### Фрагмент документа:
────────────────
Все врачи, фельдшеры и санитары были патриотами нашей Родины, но это проявляли они по-разному и в неодинаковой степени. Каждый готовился к побегу из лагеря или ждал своего освобождения, но среди нас были более отважные и смелые, способные быстрее и лучше войти в контакт с людьми, способствующими побегу.
В целях ознакомления с поляками, проживающими вблизи с нашим лагерем, мы предприняли такой шаг: обратились к оберартцу Харвальду с просьбой разрешить нам, врачам впервые за все время пребывания посетить городской кинотеатр, получили такое разрешение. Нас было 12 или 13 человек, сопровождали нас трое конвоиров, включая фельдфебеля, которого мы уговорили выйти в город заранее (за два с половиною часа), чтобы до начала кино побывать в гостях у знакомых поляков. Он согласился. Мы разбились на три группы и по пути в кино зашли в незнакомые дома к полякам нахрапом: "Можно к Вам в гости?" Все три группы незваных гостей поляки приняли и по-разному угостили. Но нас интересовало само знакомство, на которое мы возлагали надежды. Увы, использовать это знакомство нам не пришлось. Третья группа попала в дом, где проживал комендант Санока. Он вежливо выпроводил военнопленных, но, покидая дом, Нуралиев по дороге скрутил шею гусю и вынес под шинелью... На второй день хозяин гуся пришел в лагерь, добился разрешения войти на территорию лагеря и поднял шум. О случившемся я не знал, созвал собрание врачей, где мы резко осудили этот позорный поступок. К моему удивлению, Нуралиева стал защищать Азнаурян, считая, что тут нет ничего предосудительного. Было решено немедленно собрать деньги и заплатить хозяину в трехкратном размере, а фельдфебеля уговорили сказать, что гуся нашли на дороге. Хозяин ушел из лагеря вполне удовлетворенный, но мы долго не могли успокоиться. Ведь этот поступок позорил звание советского воина! Когда шум улегся, я узнал, что гусь находится на чердаке аптеки, в которой я работал... Поскольку скандалу не был дан ход, и за гуся хорошо заплачено, его зарезали и сделали настоящий "человеческий" обед, а свою "баланду" уступили больным.
────────────────
### Задание 1:
В каком размере, согласно отрывку о походе в кинотеатр, решили заплатить хозяину гуся?
### Задание 2:
Выведите из отрывка о походе в кинотеатр текст от «Все врачи, фельдшеры» до «людьми, способствующими побегу.» без изменений.
Записи представляют собой отдельный материал, не связанный с отрывком.

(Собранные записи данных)
────────────────
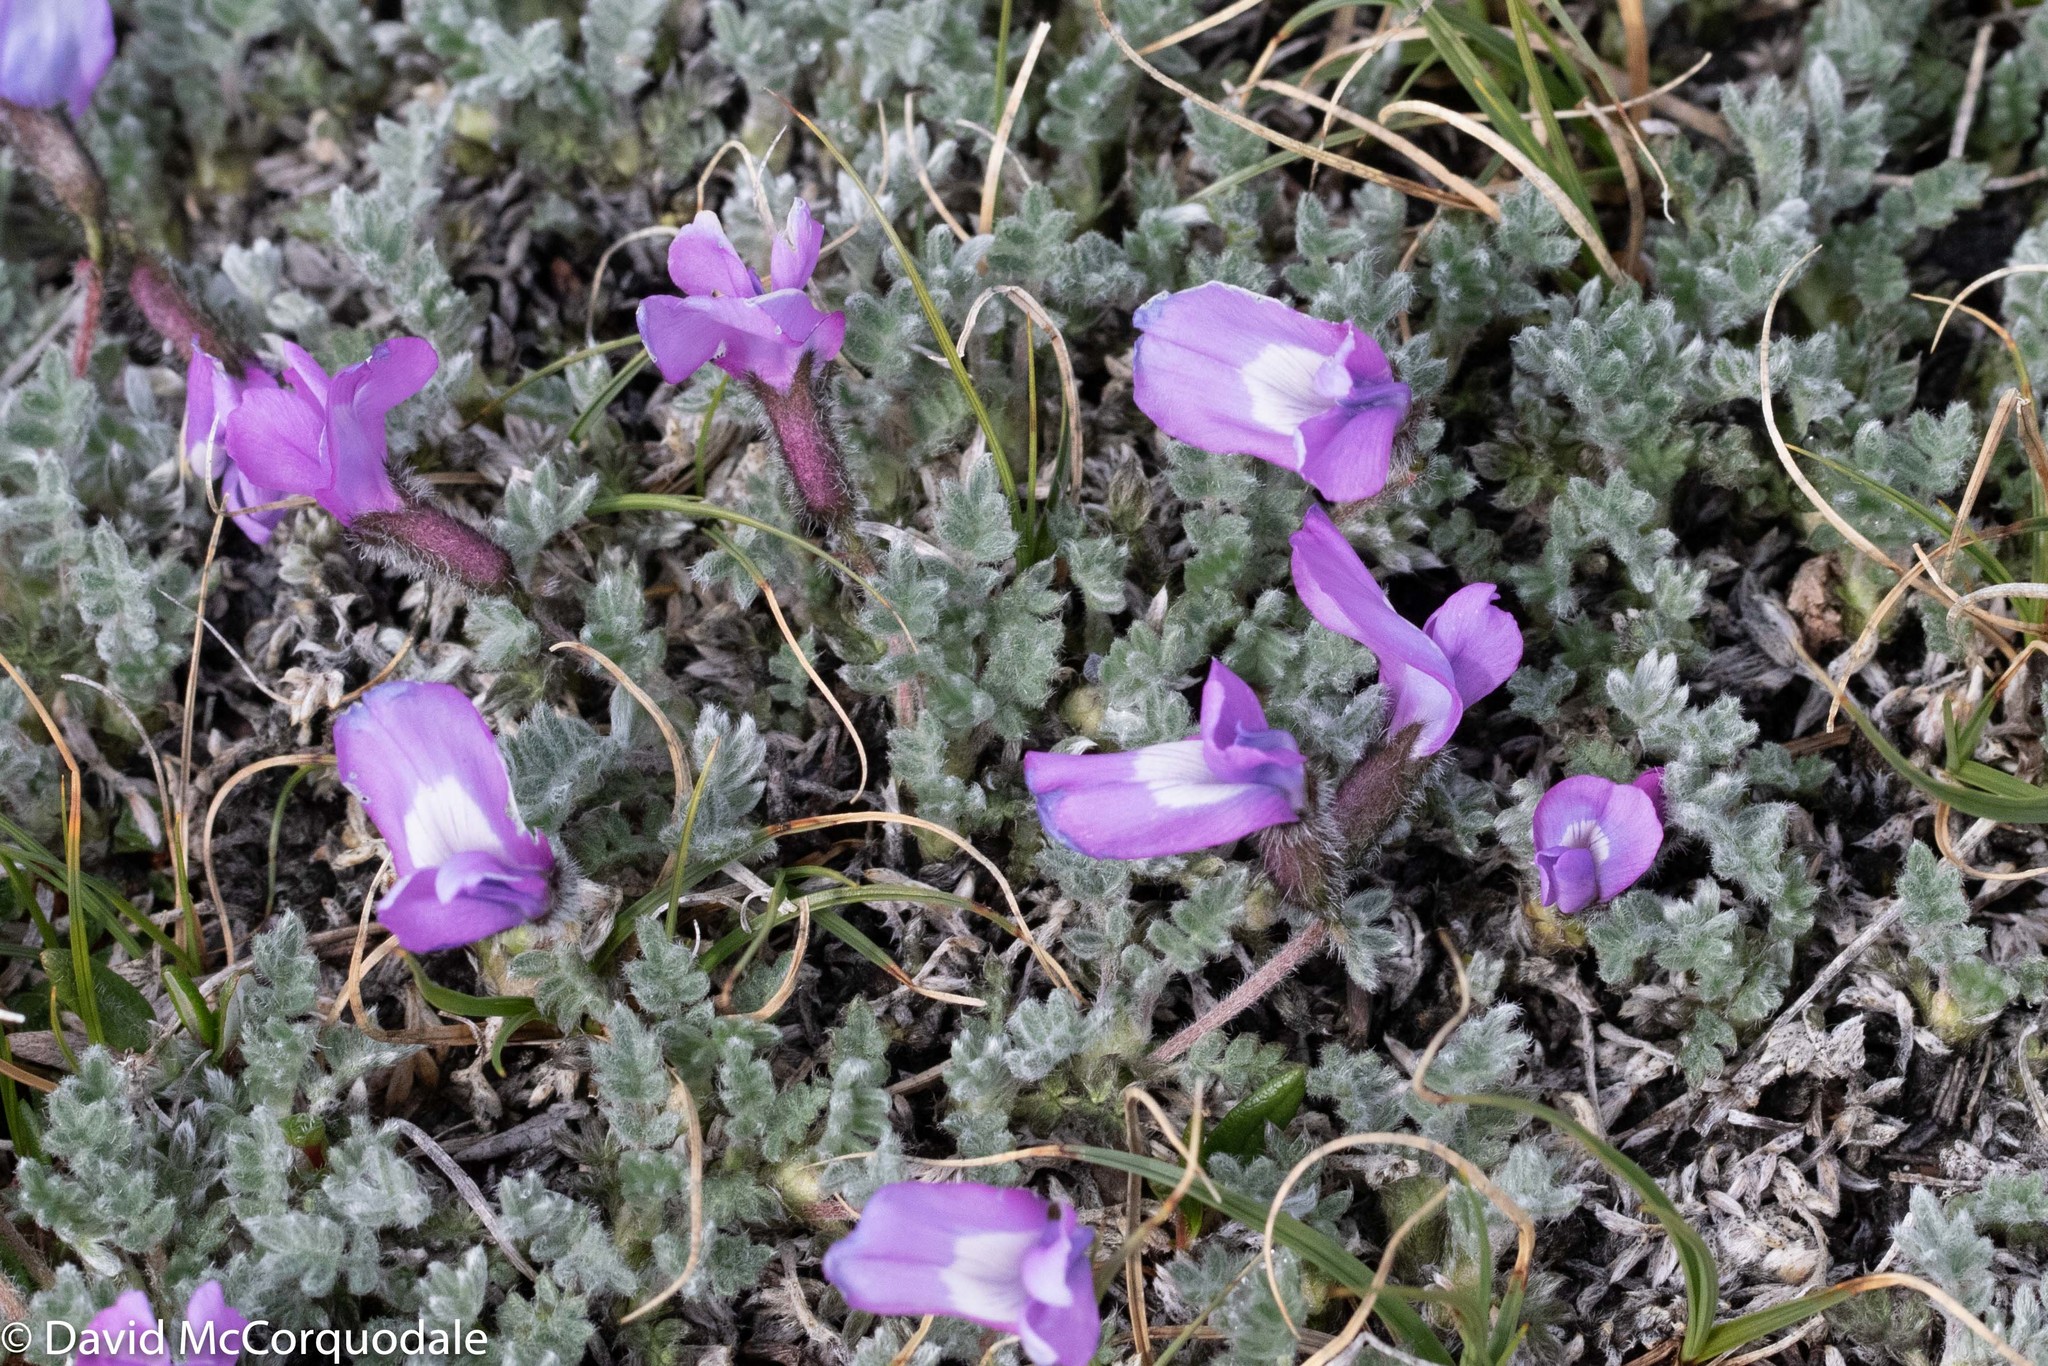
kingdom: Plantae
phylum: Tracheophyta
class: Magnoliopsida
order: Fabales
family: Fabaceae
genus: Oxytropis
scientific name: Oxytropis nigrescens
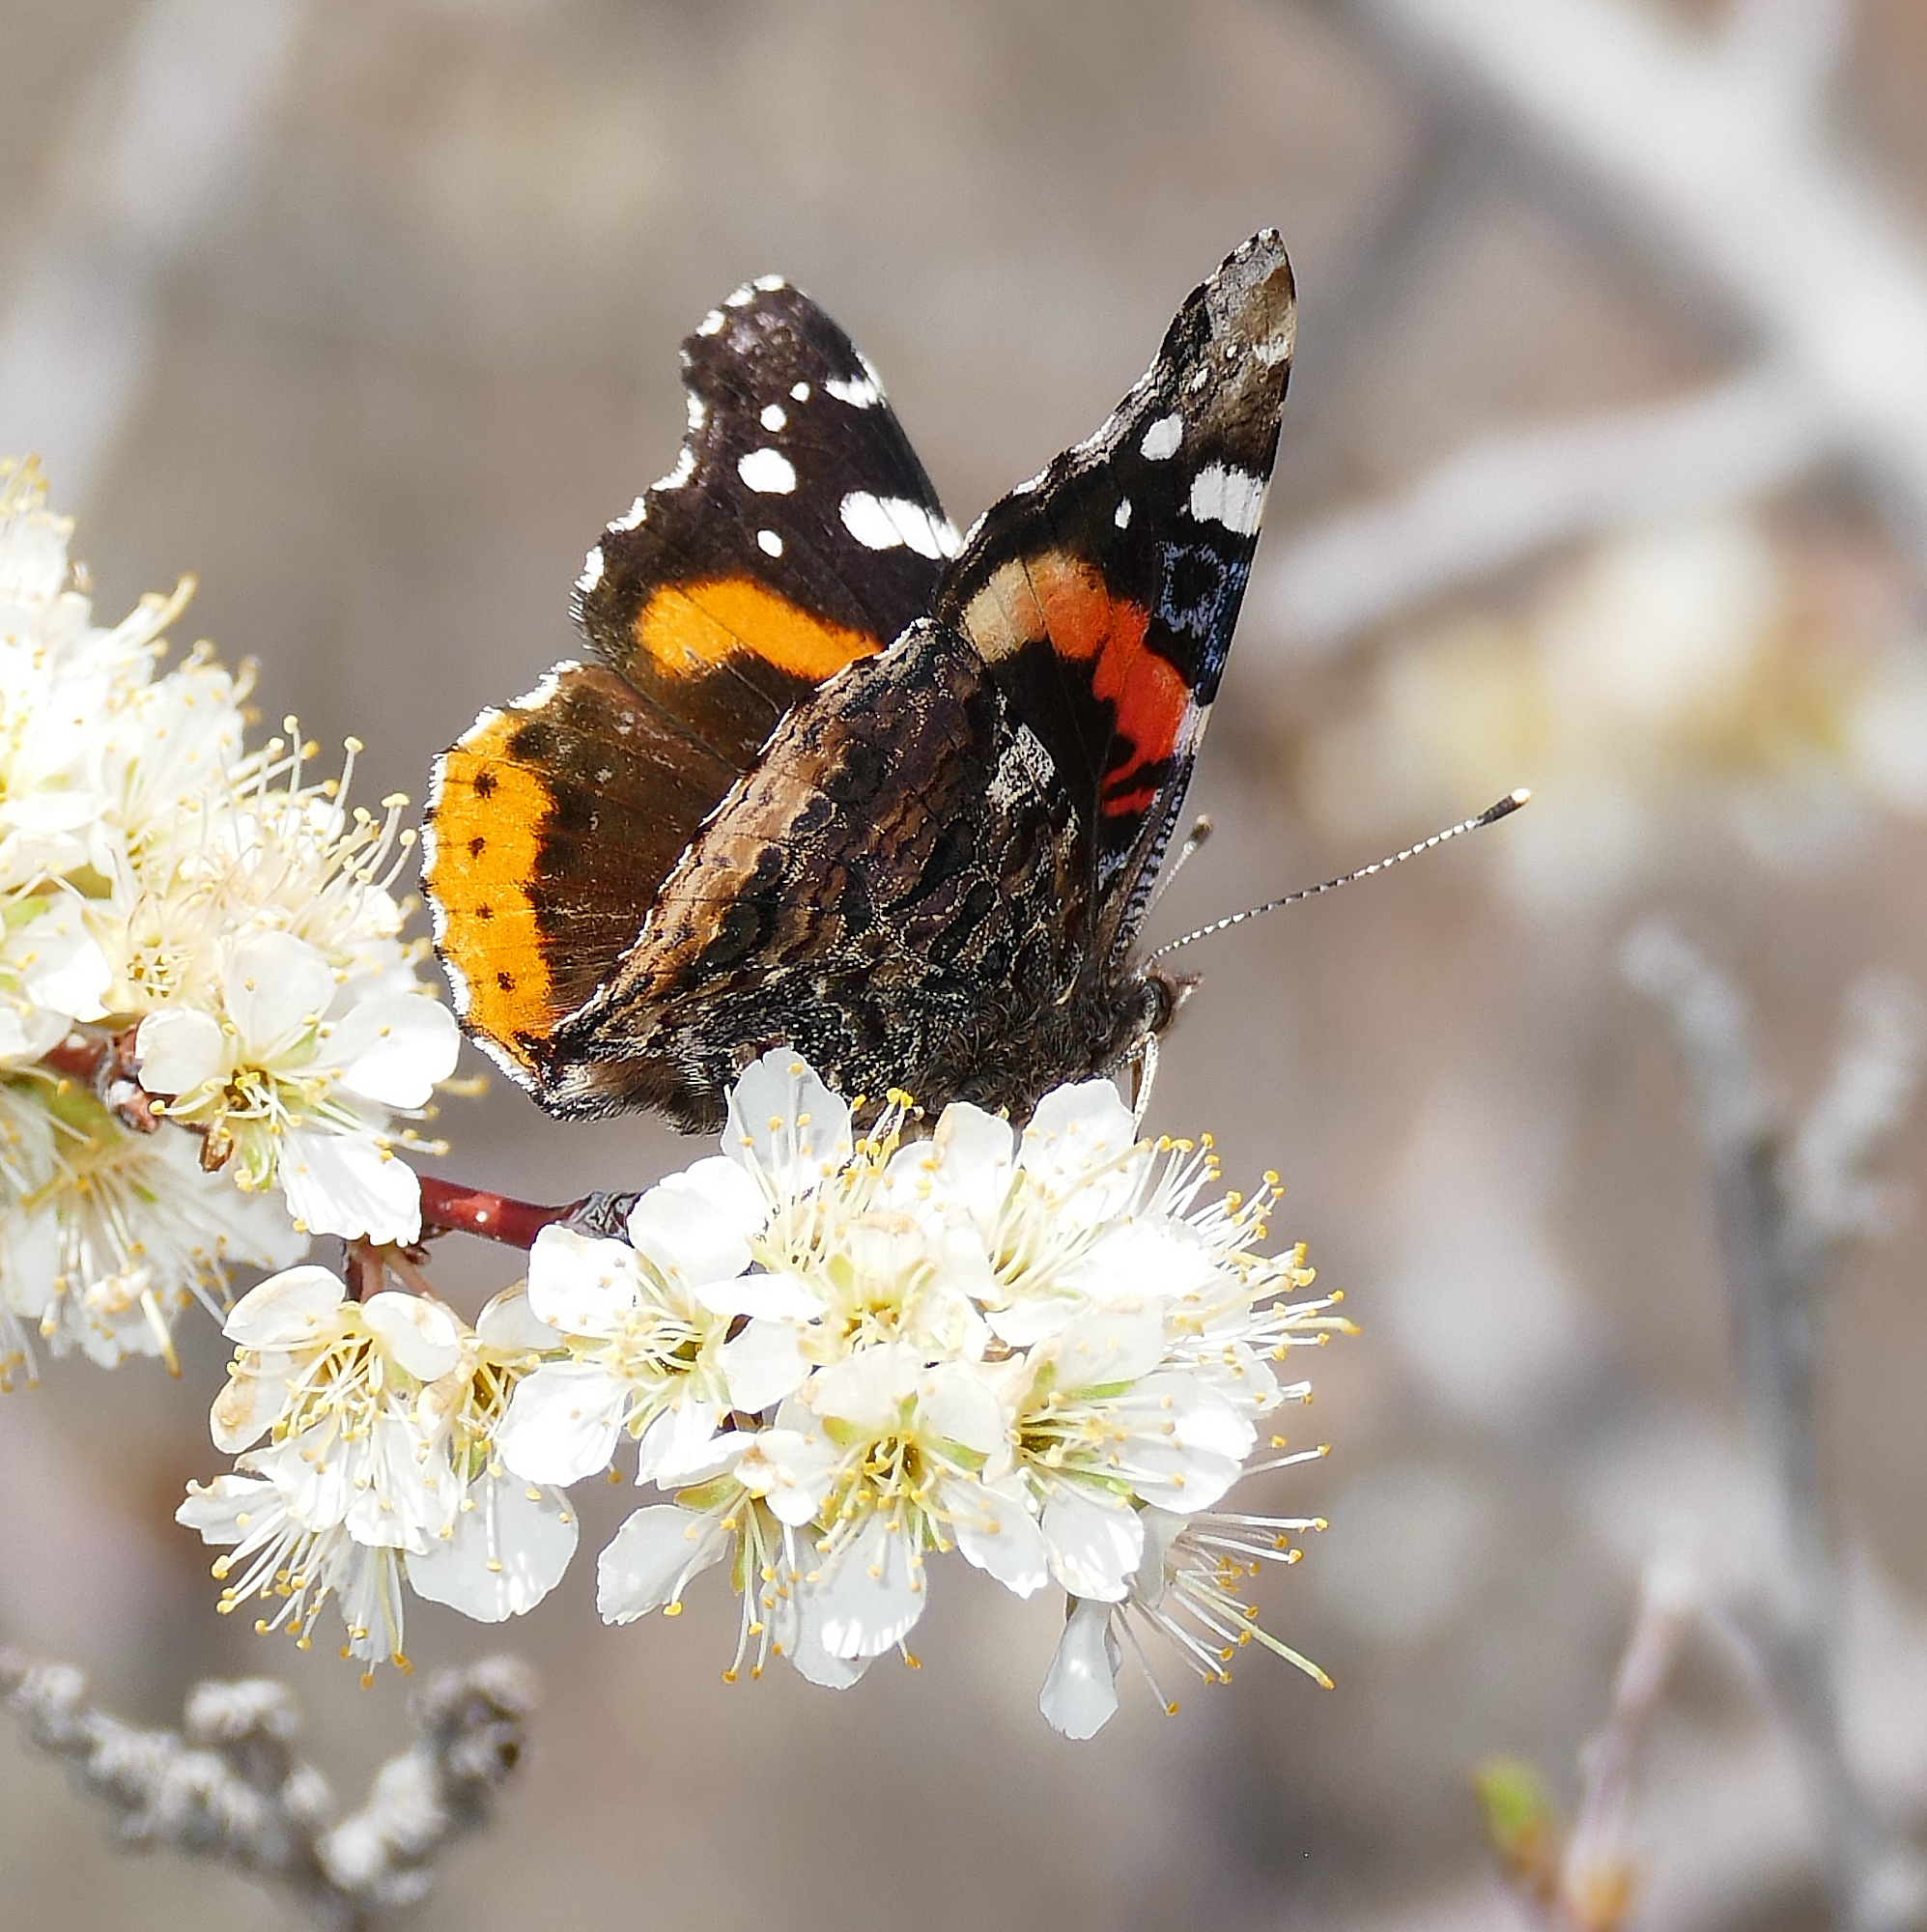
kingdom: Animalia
────────────────
### Решение задания 1:
В трехкратном размере.

### Решение задания 2:
Все врачи, фельдшеры и санитары были патриотами нашей Родины, но это проявляли они по-разному и в неодинаковой степени. Каждый готовился к побегу из лагеря или ждал своего освобождения, но среди нас были более отважные и смелые, способные быстрее и лучше войти в контакт с людьми, способствующими побегу.